[BACAAN]

Pemerintah menetapkan harga baru untuk bensin premium dan solar mulai 5 Januari 2016. Harga premium turun 2 persen dari Rp 7.400 per liter menjadi Rp 7.250 per liter yang berlaku untuk Jawa dan Madura. Harga di luar Jawa untuk primum lebih murah Rp 100 per liter sebagaimana sekarang. Harga solar diturunkan sebesar 11,2 persen, dari Rp 6.700 per liter menjadi Rp 5.950 per liter.
Bersamaan dengan pemberlakuan harga baru, pemerintah mengutip “dana ketahanan energi” (DKE) sebesar Rp 200 per liter untuk Premium dan Rp 300 untuk Solar. Harga eceran sudah termasuk Pajak Petambahan Nilai (PPN) sebesar 10 persen yang masuk ke pemerintah pusat dan Pajak Bahan Bakar Kendaraan Bermotor (PBBKB) sebesar 5 persen yang merupakan pajak daerah (pemerintah provinsi).
Tanpa DKE, harga Premium adalah Rp 7.250 – Rp 200 = Rp 7.050. Jika unsur pajak dikeluarkan, maka harga premium Rp 6.130. Itulah harga yang di dalamnya sudah tidak lagiada subsidi.
Sulit melakukan perbandingan harga “duku-dengan-duku” dengan negara tetangga karena hanya Indonesia yang masih menggunakan RON 88 (bensin Premium). Malaysia misalnya, jangankan RON 88, RON 90 (setara Pertalite) dan RON 92 (setara Pertamax) saja sudah tidak dikonsumsi. Kualitas terendah yang mereka pakai ialah RON 95 (setara Pertamax Plus).
Pemerintah Malaysia telah menetapkan harga bahan bakar minyak (BBM) yang berlaku mulai 1 Januari 2016. Semua jenis BBM turun dibandingkan dengan Desember 2015. Harga solar (deisel dengan kadar sulfur 0,25%) turun 15,8 persen. [Perlu dicatat, kadar sulfur dalam solar di Indonesia 0,35%.] Harga RON 95 turun sebesar 5,1 persen. Jadi, penurunannya lebih banyak ketimbang Indonesia.
Pemerintah Malaysia tidak mengenakan pajak atas RON 95. Jika ditambah pajak sebagaimana berlaku di Indonesia, harga RON 95 plus pajak di Malaysia adalah Rp 5.973 X 1.15 = Rp 6869 per liter. Ditambah DKE Rp 200, maka harga eceran di Malaysia Rp 7.069. Berarti Rp 181 lebih murah ketimbang harga premium di Indonesia. Padahal beda oktannya tak kepalang, sebesar 7.
Dengan harga premium yang baru nanti, kalau dibandingkan dengan Malaysia, konsumen seharusnya memperoleh bensin yang jauh lebih berkualitas, yaitu Pertamax Plus.
Alih-alih menurunkan harga lebih jauh, malahan pemerintah mengenakan DPE yang belum jelas duduk perkaranya.
Pak FB, pikiran dan tulisan anda sering jadi nara sumber untuk media nasional kita. Jadi mohon untuk periksa lagi fakta tentang harga BBM di Indonesia.

[LATIHAN A]
Untuk setiap pernyataan berikut, jawab ya atau tidak sesuai bacaan tentang harga BBM di atas, lalu kutip kata-kata bacaan yang menentukan jawaban itu. (i) Harga solar turun 11,2 persen. (ii) Pemerintah Malaysia mengenakan pajak atas RON 95. (iii) PBBKB merupakan pajak yang masuk ke pemerintah pusat.

[DATA UNTUK ANALISIS]
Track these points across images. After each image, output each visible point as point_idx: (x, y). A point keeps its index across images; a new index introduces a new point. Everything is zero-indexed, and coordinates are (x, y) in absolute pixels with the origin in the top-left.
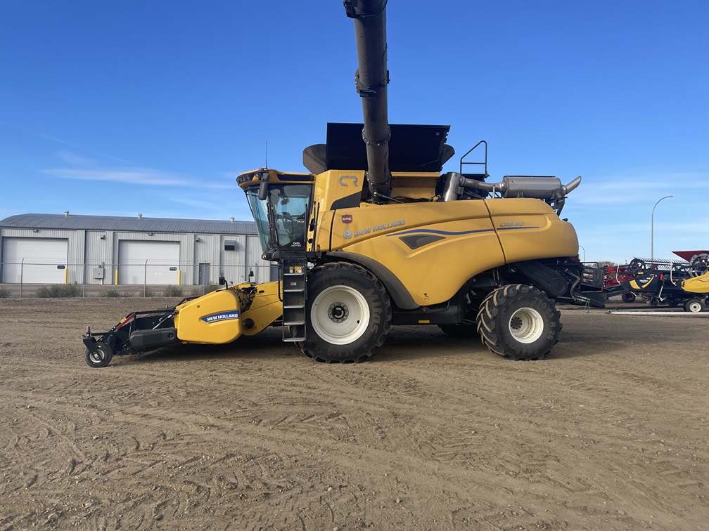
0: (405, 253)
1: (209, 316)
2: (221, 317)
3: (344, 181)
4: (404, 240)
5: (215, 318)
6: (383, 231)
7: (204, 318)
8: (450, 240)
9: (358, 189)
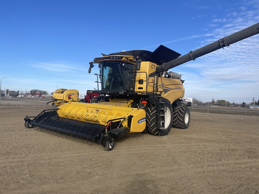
0: (164, 95)
2: (142, 121)
3: (152, 67)
5: (141, 121)
7: (138, 122)
8: (171, 91)
9: (155, 71)
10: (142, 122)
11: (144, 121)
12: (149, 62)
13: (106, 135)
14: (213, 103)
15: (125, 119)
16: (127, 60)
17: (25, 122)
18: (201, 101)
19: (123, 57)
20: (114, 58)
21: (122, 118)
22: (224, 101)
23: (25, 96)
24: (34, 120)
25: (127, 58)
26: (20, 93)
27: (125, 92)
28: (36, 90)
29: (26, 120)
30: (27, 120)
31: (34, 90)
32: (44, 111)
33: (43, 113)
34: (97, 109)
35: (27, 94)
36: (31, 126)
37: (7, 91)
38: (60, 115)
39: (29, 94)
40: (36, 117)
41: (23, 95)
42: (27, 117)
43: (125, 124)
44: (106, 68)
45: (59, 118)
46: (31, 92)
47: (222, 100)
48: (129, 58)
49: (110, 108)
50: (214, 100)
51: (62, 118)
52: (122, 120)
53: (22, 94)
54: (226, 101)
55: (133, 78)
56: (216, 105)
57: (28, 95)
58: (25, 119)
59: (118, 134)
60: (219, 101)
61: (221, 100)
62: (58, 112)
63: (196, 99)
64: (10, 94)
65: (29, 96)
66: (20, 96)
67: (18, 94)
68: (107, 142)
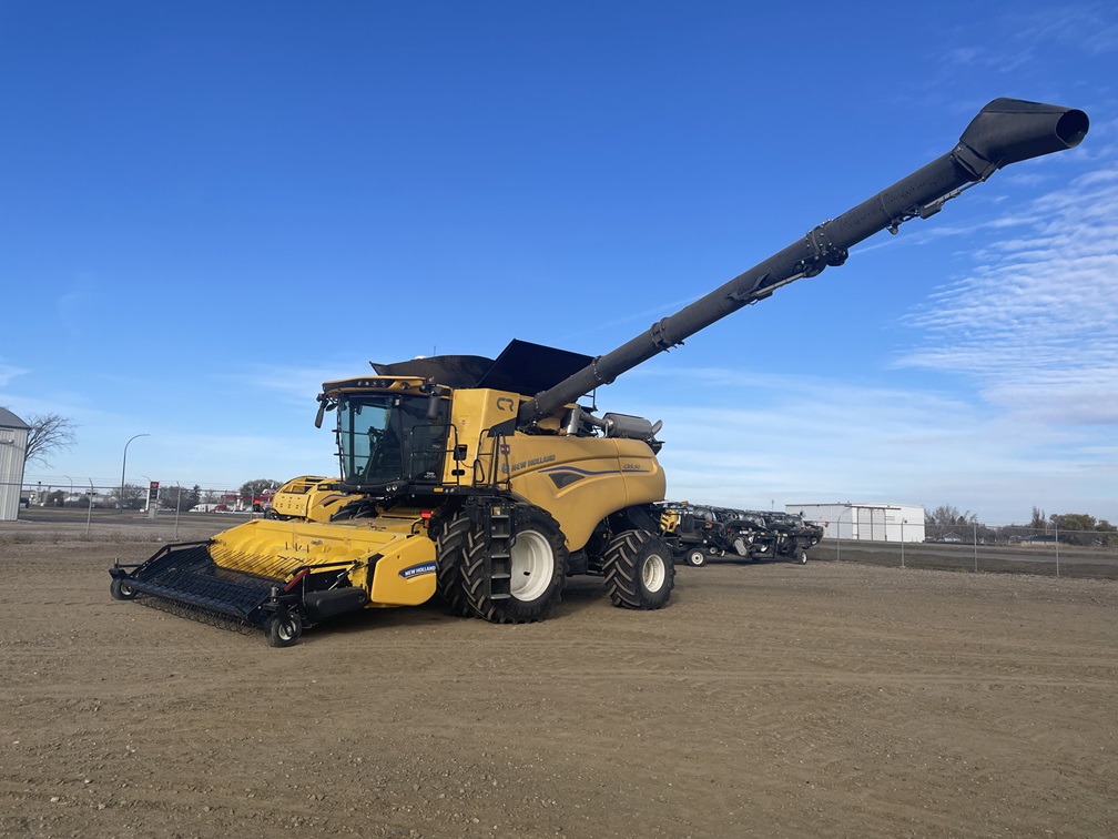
0: (553, 494)
1: (407, 570)
2: (418, 570)
3: (502, 404)
4: (552, 476)
5: (413, 572)
6: (537, 466)
7: (402, 573)
8: (589, 480)
9: (514, 415)
10: (417, 574)
11: (431, 571)
12: (487, 390)
13: (271, 604)
14: (1037, 529)
15: (358, 565)
16: (406, 388)
17: (110, 579)
18: (980, 521)
19: (394, 380)
20: (367, 383)
21: (350, 563)
22: (1084, 522)
23: (220, 508)
24: (133, 573)
25: (405, 383)
26: (203, 494)
27: (404, 487)
28: (264, 482)
29: (114, 576)
30: (118, 574)
31: (255, 484)
32: (168, 547)
33: (165, 553)
34: (317, 540)
35: (228, 497)
36: (128, 593)
37: (154, 486)
38: (220, 562)
39: (235, 497)
40: (140, 567)
41: (213, 503)
42: (116, 566)
43: (359, 580)
44: (359, 413)
45: (217, 570)
46: (246, 488)
47: (1078, 517)
48: (412, 384)
49: (347, 536)
50: (1040, 517)
51: (225, 569)
52: (349, 567)
53: (210, 500)
54: (1094, 521)
55: (437, 442)
56: (1051, 538)
57: (232, 504)
58: (110, 571)
59: (321, 603)
60: (1062, 518)
61: (1069, 516)
62: (214, 551)
63: (955, 512)
64: (164, 500)
65: (234, 508)
66: (201, 507)
67: (193, 498)
68: (274, 623)
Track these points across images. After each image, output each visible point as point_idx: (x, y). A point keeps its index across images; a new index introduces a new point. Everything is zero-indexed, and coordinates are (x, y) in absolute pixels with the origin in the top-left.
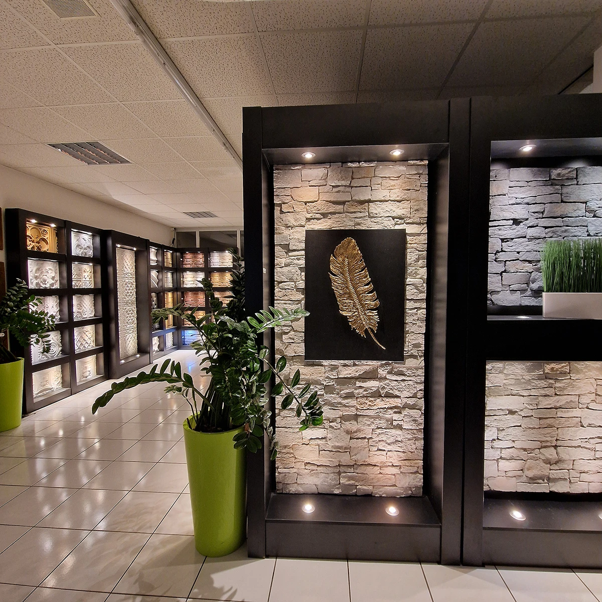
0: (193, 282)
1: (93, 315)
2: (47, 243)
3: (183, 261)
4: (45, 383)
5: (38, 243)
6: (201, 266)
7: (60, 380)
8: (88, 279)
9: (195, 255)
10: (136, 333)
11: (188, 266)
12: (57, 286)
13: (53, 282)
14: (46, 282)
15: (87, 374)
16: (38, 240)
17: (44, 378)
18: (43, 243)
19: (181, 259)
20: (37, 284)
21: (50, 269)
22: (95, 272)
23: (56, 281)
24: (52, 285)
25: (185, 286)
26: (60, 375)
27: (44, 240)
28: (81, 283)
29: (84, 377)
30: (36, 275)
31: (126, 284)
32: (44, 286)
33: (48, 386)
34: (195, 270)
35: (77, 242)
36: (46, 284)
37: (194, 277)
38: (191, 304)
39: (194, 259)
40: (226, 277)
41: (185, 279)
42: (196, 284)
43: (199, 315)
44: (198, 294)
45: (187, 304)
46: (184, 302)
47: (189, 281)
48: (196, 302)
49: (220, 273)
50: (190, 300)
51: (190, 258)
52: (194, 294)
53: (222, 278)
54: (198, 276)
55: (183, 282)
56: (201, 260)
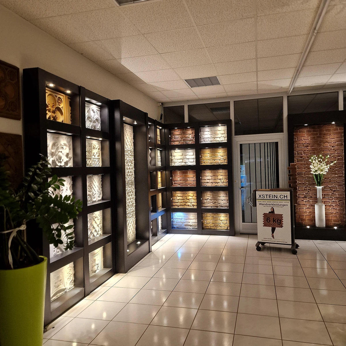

[LATIHAN B]
Salin kembali baris-baris daftar di atas, mulai dari baris pertama daftar sampai dengan baris yang memuat "5: (215, 318)", dan ganti "images" dengan "frames" tanpa mengubah bagian lain. Baris penanda gambar tidak perlu disertakan dalam jawaban.

[JAWABAN ANDA A]
(i) Ya: "Harga solar diturunkan sebesar 11,2 persen, dari Rp 6.700 per liter menjadi Rp 5.950 per liter."
(ii) Tidak: "Pemerintah Malaysia tidak mengenakan pajak atas RON 95."
(iii) Tidak: "Pajak Bahan Bakar Kendaraan Bermotor (PBBKB) sebesar 5 persen yang merupakan pajak daerah (pemerintah provinsi)"

[JAWABAN ANDA B]
Track these points across frames. After each image, output each visible point as point_idx: (x, y). A point keeps its index across frames; a new index introduces a new point. Everything is zero-indexed, and coordinates are (x, y) in absolute pixels with the origin in the top-left.
0: (405, 253)
1: (209, 316)
2: (221, 317)
3: (344, 181)
4: (404, 240)
5: (215, 318)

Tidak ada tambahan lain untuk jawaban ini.